Outra linha de pesquisa inclui as bactérias presentes no estômago humano. A presença desses microrganismos é crucial para o correto funcionamento do organismo. Todavia, estudos revelaram que, com o passar dos anos, esse complexo ecossistema bacteriano se modifica, podendo ocasionar desequilíbrios e, consequentemente, ampliar a inflamação no organismo humano. “O processo de envelhecimento é acelerado”, resume Lemos.

Uma estratégia para contornar essa questão é o transplante de bactérias de uma pessoa jovem para uma mais idosa. Pesquisas precisam ser conduzidas em seres humanos, mas a técnica parece funcionar, ao menos em peixes. “Em peixes, já foi comprovado que é viável transplantar bactérias intestinais de jovens em indivíduos mais velhos, prolongando assim a sua vida”, aponta Lemos.

Existem outros métodos para lidar com o envelhecimento, e um deles envolve a genética. Bruna Almeida investiga essa temática no Centro de Estudos do Genoma Humano e Células-Tronco (CEGH-CEL). O centro é vinculado à Fundação de Amparo à Pesquisa do Estado de São Paulo (Fapesp) por ser um Centro de Pesquisa, Inovação e Difusão (Cepid).

O trabalho coordenado por Almeida se concentra em idosos que demonstram resistência a várias doenças, como a Covid-19. “Esses indivíduos possuem genes de resistência, conseguem enfrentar qualquer desafio do ambiente”, destaca.

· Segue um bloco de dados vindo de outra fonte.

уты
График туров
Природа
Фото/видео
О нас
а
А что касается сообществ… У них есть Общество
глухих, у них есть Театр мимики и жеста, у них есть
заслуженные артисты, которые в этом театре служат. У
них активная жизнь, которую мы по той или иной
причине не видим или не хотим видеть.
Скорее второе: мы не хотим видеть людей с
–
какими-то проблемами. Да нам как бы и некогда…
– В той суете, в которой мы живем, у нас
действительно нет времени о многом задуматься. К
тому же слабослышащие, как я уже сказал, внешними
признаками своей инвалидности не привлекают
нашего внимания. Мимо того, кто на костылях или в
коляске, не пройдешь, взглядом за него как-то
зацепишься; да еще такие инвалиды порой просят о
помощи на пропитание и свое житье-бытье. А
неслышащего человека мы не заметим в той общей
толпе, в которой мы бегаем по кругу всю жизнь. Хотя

A proposta é identificar quais genes estão associados a essa característica. O método parte da reprogramação celular, em que as células são reprogramadas para o estágio embrionário a partir do sangue, permitindo o estudo da linhagem genética dos indivíduos resistentes. Assim, é possível compreender quais genes estão ligados à resistência e como eles contribuem para esse efeito.

A expectativa é que, no futuro, seja viável realizar modificações nos indivíduos que não possuem naturalmente esses genes relacionados à resistência. Portanto, seria viável transmitir essa característica para a população em geral, prevenindo problemas de saúde e, por conseguinte, prolongando a longevidade.

Essa área é objeto de pesquisa não apenas pelo grupo de Almeida, visto que pesquisas similares são conduzidas em todo o mundo. Até o momento, isso é apenas uma perspectiva para o futuro – as pesquisas são preliminares e há muito a ser feito para prolongar a vida humana, seja por esse método ou por outros.